--- Données de l'exercice ---
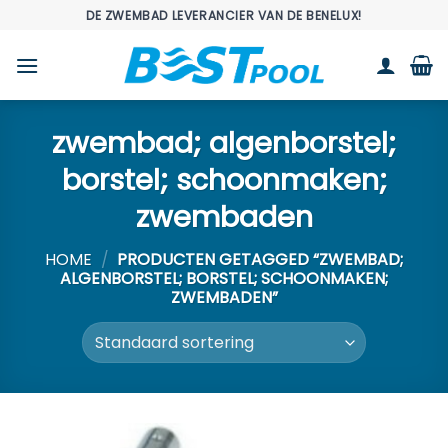
Ga
DE ZWEMBAD LEVERANCIER VAN DE BENELUX!
naar
inhoud
zwembad; algenborstel;
borstel; schoonmaken;
zwembaden
HOME
/
PRODUCTEN GETAGGED “ZWEMBAD;
ALGENBORSTEL; BORSTEL; SCHOONMAKEN;
ZWEMBADEN”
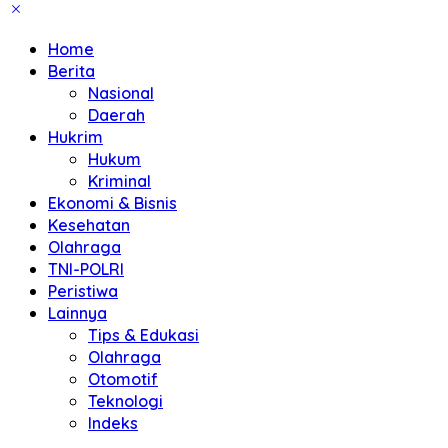
Home
Berita
Nasional
Daerah
Hukrim
Hukum
Kriminal
Ekonomi & Bisnis
Kesehatan
Olahraga
TNI-POLRI
Peristiwa
Lainnya
Tips & Edukasi
Olahraga
Otomotif
Teknologi
Indeks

--- Consigne ---
Recopiez ligne par ligne, sans rien modifier, le texte de tous les enregistrements ci-dessus. N'y incluez pas les images.

--- Réponse finale ---
Ga
DE ZWEMBAD LEVERANCIER VAN DE BENELUX!
naar
inhoud
zwembad; algenborstel;
borstel; schoonmaken;
zwembaden
HOME
/
PRODUCTEN GETAGGED “ZWEMBAD;
ALGENBORSTEL; BORSTEL; SCHOONMAKEN;
ZWEMBADEN”
Home
Berita
Nasional
Daerah
Hukrim
Hukum
Kriminal
Ekonomi & Bisnis
Kesehatan
Olahraga
TNI-POLRI
Peristiwa
Lainnya
Tips & Edukasi
Olahraga
Otomotif
Teknologi
Indeks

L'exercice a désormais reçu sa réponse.